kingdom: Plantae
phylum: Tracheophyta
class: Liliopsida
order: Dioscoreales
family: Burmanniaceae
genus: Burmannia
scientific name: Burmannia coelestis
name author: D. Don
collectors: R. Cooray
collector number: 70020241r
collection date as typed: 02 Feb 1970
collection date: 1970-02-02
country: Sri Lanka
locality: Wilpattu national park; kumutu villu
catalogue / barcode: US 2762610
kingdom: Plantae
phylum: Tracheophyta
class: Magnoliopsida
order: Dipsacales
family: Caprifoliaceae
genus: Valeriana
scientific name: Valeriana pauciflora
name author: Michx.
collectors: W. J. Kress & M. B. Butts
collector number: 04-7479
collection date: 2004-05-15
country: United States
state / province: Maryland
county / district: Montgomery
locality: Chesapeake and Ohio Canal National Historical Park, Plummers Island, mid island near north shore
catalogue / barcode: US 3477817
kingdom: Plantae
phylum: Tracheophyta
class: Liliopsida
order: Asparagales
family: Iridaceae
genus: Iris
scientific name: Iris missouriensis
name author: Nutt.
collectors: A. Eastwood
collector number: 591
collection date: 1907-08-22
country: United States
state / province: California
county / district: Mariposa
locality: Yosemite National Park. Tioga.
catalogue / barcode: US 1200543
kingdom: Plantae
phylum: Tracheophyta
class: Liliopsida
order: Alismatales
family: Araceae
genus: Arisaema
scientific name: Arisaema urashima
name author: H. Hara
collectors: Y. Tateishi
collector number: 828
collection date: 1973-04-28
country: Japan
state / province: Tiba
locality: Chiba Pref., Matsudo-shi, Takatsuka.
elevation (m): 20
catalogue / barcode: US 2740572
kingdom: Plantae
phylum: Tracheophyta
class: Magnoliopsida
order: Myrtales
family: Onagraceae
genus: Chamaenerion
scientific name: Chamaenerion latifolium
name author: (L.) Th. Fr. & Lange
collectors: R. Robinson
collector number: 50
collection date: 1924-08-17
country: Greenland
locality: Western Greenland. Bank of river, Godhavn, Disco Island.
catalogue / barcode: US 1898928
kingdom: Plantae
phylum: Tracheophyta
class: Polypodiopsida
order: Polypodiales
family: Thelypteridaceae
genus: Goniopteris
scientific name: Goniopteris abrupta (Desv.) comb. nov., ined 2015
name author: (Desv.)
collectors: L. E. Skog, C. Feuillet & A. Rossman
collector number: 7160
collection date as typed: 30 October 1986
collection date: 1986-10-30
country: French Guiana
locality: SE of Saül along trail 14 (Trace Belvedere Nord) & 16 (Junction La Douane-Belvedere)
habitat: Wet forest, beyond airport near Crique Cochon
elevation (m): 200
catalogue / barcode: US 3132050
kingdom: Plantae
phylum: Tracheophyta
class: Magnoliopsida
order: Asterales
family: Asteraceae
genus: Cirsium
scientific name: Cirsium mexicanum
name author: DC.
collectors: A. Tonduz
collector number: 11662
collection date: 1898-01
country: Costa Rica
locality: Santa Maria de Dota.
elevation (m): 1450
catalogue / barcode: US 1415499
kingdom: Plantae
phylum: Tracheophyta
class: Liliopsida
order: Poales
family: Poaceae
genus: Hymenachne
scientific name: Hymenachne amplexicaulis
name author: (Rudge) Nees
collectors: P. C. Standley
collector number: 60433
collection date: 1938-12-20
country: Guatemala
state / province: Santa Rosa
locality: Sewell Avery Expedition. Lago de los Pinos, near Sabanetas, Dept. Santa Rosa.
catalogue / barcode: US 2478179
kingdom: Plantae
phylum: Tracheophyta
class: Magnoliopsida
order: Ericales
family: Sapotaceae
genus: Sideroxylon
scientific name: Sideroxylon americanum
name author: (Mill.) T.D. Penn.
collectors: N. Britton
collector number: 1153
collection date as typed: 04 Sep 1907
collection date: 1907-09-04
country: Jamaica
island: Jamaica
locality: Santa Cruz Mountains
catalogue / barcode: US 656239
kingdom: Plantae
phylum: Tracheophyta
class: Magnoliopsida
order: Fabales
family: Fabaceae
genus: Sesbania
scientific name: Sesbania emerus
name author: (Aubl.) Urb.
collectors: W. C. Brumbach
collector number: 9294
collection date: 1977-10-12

Exercise requirements: Can you give these records again, swapping every "collector number" for "field number" and leaving everything else unchanged?

The response:
kingdom: Plantae
phylum: Tracheophyta
class: Liliopsida
order: Dioscoreales
family: Burmanniaceae
genus: Burmannia
scientific name: Burmannia coelestis
name author: D. Don
collectors: R. Cooray
field number: 70020241r
collection date as typed: 02 Feb 1970
collection date: 1970-02-02
country: Sri Lanka
locality: Wilpattu national park; kumutu villu
catalogue / barcode: US 2762610
kingdom: Plantae
phylum: Tracheophyta
class: Magnoliopsida
order: Dipsacales
family: Caprifoliaceae
genus: Valeriana
scientific name: Valeriana pauciflora
name author: Michx.
collectors: W. J. Kress & M. B. Butts
field number: 04-7479
collection date: 2004-05-15
country: United States
state / province: Maryland
county / district: Montgomery
locality: Chesapeake and Ohio Canal National Historical Park, Plummers Island, mid island near north shore
catalogue / barcode: US 3477817
kingdom: Plantae
phylum: Tracheophyta
class: Liliopsida
order: Asparagales
family: Iridaceae
genus: Iris
scientific name: Iris missouriensis
name author: Nutt.
collectors: A. Eastwood
field number: 591
collection date: 1907-08-22
country: United States
state / province: California
county / district: Mariposa
locality: Yosemite National Park. Tioga.
catalogue / barcode: US 1200543
kingdom: Plantae
phylum: Tracheophyta
class: Liliopsida
order: Alismatales
family: Araceae
genus: Arisaema
scientific name: Arisaema urashima
name author: H. Hara
collectors: Y. Tateishi
field number: 828
collection date: 1973-04-28
country: Japan
state / province: Tiba
locality: Chiba Pref., Matsudo-shi, Takatsuka.
elevation (m): 20
catalogue / barcode: US 2740572
kingdom: Plantae
phylum: Tracheophyta
class: Magnoliopsida
order: Myrtales
family: Onagraceae
genus: Chamaenerion
scientific name: Chamaenerion latifolium
name author: (L.) Th. Fr. & Lange
collectors: R. Robinson
field number: 50
collection date: 1924-08-17
country: Greenland
locality: Western Greenland. Bank of river, Godhavn, Disco Island.
catalogue / barcode: US 1898928
kingdom: Plantae
phylum: Tracheophyta
class: Polypodiopsida
order: Polypodiales
family: Thelypteridaceae
genus: Goniopteris
scientific name: Goniopteris abrupta (Desv.) comb. nov., ined 2015
name author: (Desv.)
collectors: L. E. Skog, C. Feuillet & A. Rossman
field number: 7160
collection date as typed: 30 October 1986
collection date: 1986-10-30
country: French Guiana
locality: SE of Saül along trail 14 (Trace Belvedere Nord) & 16 (Junction La Douane-Belvedere)
habitat: Wet forest, beyond airport near Crique Cochon
elevation (m): 200
catalogue / barcode: US 3132050
kingdom: Plantae
phylum: Tracheophyta
class: Magnoliopsida
order: Asterales
family: Asteraceae
genus: Cirsium
scientific name: Cirsium mexicanum
name author: DC.
collectors: A. Tonduz
field number: 11662
collection date: 1898-01
country: Costa Rica
locality: Santa Maria de Dota.
elevation (m): 1450
catalogue / barcode: US 1415499
kingdom: Plantae
phylum: Tracheophyta
class: Liliopsida
order: Poales
family: Poaceae
genus: Hymenachne
scientific name: Hymenachne amplexicaulis
name author: (Rudge) Nees
collectors: P. C. Standley
field number: 60433
collection date: 1938-12-20
country: Guatemala
state / province: Santa Rosa
locality: Sewell Avery Expedition. Lago de los Pinos, near Sabanetas, Dept. Santa Rosa.
catalogue / barcode: US 2478179
kingdom: Plantae
phylum: Tracheophyta
class: Magnoliopsida
order: Ericales
family: Sapotaceae
genus: Sideroxylon
scientific name: Sideroxylon americanum
name author: (Mill.) T.D. Penn.
collectors: N. Britton
field number: 1153
collection date as typed: 04 Sep 1907
collection date: 1907-09-04
country: Jamaica
island: Jamaica
locality: Santa Cruz Mountains
catalogue / barcode: US 656239
kingdom: Plantae
phylum: Tracheophyta
class: Magnoliopsida
order: Fabales
family: Fabaceae
genus: Sesbania
scientific name: Sesbania emerus
name author: (Aubl.) Urb.
collectors: W. C. Brumbach
field number: 9294
collection date: 1977-10-12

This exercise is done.